Ms Vernon says the Auditor General's report: 'Bringing Down the Road Toll: the Speed Camera Programme' reveals that in February 2000, the Government rejected a plan to introduce hidden speed cameras.

"This is in spite of advice that it would cut the road toll significantly.

"Extending the programme nationwide was estimated to save 30 lives a year. The Auditor General's report also highlights that New Zealand's experience with speed cameras is not as good as some other countries and that changes in the way speed cameras are deployed could improve their effectiveness.

Ms Vernon says saving lives is what a road safety policy should be all about, plain and simple.

"While hidden speed cameras are not the most popular road safety enforcement tool, if they achieve such results, they could be one of the most effective.

She says this move contrasts starkly with the Government's decision to introduce a frontal impact rule.
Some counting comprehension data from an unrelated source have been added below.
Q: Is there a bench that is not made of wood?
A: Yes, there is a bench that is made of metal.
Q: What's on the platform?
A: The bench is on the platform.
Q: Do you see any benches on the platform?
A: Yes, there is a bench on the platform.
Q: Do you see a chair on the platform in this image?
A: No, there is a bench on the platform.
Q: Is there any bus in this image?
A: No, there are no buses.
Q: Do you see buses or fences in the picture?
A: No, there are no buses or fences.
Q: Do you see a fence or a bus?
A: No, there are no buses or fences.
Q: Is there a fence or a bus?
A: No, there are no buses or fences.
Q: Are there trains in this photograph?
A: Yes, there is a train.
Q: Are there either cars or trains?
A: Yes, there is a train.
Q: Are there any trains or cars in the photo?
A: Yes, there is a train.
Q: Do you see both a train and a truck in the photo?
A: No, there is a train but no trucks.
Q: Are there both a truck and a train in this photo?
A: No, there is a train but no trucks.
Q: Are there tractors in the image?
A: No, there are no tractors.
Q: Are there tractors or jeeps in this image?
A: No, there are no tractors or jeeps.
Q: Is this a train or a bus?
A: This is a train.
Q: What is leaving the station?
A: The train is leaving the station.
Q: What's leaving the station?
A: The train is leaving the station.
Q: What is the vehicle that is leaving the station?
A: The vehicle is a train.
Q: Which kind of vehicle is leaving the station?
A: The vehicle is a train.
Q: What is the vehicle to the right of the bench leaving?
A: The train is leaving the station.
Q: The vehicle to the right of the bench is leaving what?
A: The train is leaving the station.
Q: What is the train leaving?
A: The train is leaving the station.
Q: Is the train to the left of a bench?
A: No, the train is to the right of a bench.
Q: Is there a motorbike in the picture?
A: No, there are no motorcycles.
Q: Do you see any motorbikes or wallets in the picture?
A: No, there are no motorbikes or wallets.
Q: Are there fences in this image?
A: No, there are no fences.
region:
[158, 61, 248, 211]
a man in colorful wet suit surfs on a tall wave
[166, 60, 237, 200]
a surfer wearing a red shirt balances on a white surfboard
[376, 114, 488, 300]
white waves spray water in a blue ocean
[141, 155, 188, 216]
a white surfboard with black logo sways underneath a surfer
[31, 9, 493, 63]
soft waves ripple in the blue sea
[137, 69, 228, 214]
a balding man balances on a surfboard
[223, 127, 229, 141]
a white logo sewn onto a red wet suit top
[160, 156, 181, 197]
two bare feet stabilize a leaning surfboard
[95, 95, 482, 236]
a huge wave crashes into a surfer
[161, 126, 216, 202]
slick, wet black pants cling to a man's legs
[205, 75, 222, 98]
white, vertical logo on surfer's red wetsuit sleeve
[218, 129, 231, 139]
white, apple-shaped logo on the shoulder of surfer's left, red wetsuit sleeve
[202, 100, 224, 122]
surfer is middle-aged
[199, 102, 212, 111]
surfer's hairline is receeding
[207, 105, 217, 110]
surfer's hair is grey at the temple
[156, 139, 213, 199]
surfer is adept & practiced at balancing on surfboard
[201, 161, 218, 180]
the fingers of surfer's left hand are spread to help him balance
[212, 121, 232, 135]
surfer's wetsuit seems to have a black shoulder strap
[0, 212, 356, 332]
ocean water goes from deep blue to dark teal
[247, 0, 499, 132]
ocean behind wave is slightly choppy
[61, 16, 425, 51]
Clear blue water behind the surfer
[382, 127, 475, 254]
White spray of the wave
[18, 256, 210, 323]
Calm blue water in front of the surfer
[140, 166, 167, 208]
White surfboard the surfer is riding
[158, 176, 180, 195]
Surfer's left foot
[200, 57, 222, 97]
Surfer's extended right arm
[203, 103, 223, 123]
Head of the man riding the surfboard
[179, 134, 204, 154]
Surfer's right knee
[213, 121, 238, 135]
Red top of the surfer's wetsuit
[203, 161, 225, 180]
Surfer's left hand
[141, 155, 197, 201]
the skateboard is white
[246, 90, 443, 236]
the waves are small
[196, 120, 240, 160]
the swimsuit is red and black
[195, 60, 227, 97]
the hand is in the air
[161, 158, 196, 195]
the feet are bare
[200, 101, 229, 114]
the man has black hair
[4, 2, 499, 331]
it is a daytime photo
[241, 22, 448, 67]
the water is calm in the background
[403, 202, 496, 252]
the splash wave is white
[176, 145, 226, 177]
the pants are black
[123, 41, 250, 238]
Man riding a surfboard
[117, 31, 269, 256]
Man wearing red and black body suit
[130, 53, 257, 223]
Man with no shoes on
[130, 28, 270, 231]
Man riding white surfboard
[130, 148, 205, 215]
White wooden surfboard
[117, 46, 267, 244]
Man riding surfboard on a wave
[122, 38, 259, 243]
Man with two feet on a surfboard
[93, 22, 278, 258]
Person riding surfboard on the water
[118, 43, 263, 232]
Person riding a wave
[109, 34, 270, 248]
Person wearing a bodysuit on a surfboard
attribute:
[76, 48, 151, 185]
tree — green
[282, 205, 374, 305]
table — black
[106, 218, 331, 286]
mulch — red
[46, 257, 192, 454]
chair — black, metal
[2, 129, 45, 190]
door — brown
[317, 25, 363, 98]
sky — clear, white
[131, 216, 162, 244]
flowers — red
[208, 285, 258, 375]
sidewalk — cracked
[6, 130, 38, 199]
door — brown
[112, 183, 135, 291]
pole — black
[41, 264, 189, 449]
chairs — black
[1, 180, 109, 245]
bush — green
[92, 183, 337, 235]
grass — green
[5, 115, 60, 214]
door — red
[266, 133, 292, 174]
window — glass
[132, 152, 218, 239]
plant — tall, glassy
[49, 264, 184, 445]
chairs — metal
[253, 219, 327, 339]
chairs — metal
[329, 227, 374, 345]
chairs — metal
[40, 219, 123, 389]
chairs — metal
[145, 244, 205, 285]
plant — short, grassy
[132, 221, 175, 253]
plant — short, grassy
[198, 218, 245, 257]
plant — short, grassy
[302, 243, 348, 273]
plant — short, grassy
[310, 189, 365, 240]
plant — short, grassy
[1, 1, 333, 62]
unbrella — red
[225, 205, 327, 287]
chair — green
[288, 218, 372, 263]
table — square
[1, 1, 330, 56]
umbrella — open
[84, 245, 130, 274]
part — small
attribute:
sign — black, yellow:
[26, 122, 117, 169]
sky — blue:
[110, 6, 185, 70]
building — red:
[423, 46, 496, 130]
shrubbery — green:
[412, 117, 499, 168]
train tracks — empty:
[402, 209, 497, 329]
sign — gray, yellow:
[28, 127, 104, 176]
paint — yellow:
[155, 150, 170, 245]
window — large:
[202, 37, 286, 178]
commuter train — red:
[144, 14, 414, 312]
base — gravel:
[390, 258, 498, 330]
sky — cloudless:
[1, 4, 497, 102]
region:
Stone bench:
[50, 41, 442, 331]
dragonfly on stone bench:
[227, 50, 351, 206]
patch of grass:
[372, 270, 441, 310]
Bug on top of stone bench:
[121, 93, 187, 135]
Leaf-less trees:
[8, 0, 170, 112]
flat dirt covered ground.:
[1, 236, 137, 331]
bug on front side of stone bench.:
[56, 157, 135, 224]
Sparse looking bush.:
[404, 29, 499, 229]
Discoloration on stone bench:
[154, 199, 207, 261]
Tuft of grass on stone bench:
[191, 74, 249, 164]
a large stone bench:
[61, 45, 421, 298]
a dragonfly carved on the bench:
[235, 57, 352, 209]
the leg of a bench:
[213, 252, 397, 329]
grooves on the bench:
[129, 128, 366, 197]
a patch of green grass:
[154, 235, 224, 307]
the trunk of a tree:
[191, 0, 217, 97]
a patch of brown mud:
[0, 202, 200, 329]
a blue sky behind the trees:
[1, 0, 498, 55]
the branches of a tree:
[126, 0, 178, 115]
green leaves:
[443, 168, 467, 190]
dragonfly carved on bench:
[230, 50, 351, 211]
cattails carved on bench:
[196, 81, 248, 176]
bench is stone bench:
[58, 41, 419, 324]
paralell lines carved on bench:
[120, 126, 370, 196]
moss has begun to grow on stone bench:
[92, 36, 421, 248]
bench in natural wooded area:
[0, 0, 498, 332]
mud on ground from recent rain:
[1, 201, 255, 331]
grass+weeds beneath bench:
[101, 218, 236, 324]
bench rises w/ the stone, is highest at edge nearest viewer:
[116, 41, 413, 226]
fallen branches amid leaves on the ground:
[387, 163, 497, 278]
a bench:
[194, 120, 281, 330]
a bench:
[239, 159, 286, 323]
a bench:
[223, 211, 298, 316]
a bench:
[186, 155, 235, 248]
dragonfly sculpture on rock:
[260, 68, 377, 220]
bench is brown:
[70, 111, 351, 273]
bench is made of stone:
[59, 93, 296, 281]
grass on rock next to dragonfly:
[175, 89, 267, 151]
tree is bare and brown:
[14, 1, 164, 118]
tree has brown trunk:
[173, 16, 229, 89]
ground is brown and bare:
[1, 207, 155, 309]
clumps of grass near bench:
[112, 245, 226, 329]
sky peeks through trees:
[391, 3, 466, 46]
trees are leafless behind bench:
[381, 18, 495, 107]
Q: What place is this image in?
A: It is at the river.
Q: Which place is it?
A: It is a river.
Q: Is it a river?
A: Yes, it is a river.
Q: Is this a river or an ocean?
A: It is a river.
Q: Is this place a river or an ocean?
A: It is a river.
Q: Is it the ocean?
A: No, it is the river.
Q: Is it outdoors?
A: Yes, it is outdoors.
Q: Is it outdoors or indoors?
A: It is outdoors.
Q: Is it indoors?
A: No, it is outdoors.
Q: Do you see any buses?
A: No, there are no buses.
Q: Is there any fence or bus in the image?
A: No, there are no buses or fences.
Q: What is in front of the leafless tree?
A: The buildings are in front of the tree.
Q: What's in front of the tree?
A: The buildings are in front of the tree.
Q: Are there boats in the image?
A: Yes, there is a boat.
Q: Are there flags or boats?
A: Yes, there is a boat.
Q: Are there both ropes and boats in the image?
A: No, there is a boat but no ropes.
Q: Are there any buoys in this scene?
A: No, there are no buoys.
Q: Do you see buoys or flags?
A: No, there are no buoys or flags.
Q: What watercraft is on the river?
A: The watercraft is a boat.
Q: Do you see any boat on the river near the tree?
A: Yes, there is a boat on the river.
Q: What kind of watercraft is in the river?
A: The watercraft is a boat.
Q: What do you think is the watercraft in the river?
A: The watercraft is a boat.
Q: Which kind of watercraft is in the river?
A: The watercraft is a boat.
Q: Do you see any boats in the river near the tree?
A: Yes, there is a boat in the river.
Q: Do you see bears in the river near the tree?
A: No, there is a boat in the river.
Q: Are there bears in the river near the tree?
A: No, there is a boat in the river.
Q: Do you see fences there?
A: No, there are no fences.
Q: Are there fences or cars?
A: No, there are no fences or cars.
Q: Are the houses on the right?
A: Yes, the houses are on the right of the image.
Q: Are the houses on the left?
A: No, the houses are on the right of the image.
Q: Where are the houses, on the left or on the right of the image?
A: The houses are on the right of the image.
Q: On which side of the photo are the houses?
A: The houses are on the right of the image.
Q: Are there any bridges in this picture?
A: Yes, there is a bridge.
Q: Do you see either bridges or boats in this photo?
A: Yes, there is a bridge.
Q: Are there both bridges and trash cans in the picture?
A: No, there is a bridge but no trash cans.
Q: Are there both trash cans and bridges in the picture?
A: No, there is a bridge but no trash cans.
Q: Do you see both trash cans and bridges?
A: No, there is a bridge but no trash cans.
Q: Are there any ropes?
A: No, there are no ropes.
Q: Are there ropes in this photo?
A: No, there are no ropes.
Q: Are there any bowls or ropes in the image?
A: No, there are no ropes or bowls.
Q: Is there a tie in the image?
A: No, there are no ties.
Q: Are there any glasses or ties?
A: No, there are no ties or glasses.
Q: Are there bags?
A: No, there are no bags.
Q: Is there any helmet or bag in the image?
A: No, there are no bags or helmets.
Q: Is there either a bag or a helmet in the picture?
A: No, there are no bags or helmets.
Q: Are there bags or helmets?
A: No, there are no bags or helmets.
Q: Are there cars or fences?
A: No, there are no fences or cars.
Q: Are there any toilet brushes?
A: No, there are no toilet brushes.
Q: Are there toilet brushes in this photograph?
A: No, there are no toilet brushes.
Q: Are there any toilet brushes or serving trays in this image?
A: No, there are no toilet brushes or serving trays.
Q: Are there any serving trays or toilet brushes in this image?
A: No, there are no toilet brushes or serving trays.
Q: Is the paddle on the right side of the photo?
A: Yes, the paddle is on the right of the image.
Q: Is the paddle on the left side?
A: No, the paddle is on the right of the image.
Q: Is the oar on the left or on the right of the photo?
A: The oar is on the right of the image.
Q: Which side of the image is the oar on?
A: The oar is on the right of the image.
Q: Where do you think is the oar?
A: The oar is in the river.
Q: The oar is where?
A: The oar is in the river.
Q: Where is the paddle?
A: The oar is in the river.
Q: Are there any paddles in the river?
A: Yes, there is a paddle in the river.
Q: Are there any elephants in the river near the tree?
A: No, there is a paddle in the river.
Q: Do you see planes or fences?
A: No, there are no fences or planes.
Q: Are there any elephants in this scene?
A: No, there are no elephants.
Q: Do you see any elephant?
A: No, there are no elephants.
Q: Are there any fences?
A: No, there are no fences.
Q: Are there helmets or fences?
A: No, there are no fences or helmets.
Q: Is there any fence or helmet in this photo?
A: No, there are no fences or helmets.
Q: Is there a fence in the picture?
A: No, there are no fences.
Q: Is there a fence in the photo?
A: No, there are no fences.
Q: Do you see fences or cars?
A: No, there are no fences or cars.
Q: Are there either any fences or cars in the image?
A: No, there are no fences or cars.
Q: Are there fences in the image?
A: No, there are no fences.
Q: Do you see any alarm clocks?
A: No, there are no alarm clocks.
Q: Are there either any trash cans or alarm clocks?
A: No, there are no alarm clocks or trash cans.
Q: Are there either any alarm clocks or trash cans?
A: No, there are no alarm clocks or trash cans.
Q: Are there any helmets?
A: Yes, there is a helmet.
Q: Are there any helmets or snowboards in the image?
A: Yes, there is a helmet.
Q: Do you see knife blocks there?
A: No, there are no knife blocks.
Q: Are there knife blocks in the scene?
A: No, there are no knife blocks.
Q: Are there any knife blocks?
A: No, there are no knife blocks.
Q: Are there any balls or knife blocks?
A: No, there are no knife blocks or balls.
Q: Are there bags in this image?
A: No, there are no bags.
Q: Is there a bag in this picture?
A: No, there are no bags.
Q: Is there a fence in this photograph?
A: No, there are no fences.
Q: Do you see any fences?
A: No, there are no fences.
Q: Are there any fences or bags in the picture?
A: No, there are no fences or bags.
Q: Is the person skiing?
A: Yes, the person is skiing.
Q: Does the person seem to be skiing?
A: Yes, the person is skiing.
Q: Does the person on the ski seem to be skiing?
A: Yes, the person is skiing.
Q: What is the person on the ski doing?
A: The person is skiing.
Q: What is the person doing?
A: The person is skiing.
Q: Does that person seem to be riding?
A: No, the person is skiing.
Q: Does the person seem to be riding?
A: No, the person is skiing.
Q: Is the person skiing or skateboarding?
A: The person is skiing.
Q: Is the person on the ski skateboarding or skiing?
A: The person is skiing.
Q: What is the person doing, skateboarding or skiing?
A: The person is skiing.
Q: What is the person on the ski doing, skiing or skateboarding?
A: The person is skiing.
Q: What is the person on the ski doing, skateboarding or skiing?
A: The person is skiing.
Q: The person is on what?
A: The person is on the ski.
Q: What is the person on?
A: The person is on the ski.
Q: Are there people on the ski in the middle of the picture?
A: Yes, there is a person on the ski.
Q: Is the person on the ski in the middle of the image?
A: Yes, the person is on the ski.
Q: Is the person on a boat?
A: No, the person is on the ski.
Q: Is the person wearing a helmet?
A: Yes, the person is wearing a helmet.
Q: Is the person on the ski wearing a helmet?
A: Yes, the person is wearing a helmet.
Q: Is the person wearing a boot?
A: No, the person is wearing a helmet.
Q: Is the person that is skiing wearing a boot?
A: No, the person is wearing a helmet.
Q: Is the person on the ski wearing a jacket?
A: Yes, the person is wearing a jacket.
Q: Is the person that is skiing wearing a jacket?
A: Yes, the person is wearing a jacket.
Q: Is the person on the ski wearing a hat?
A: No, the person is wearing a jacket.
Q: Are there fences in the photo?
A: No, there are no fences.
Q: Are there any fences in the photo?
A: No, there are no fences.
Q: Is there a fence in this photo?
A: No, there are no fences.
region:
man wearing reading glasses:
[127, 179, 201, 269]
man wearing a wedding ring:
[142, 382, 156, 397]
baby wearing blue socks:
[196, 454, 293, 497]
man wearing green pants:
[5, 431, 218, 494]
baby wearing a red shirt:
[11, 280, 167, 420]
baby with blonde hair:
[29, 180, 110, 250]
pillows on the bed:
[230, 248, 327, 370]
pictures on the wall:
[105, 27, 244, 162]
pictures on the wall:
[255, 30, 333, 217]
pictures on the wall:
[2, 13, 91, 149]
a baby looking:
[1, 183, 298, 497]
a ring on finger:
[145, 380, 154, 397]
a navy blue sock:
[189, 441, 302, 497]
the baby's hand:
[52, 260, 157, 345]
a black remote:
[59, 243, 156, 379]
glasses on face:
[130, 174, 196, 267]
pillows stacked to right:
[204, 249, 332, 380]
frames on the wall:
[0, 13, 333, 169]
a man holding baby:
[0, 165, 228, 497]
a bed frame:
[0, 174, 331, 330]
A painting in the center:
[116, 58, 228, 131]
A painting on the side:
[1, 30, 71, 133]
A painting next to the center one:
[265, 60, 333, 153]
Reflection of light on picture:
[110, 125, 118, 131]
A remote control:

"This restricted the types of cars able to be imported into New Zealand on the basis that it would save an average of four lives per year for 18 years - even though it could cost lives in the short term. This has caused havoc in the car industry and will cause car prices to increase sharply.

"By contrast, extending the hidden speed camera trial would have cost motorists travelling within the speed limit nothing and potentially saved far more lives.

"This report confirms the Government's approach to road safety lacks consistency and logic. Being Minister means making tough calls not those that might provide short term popularity," Ms Vernon concluded.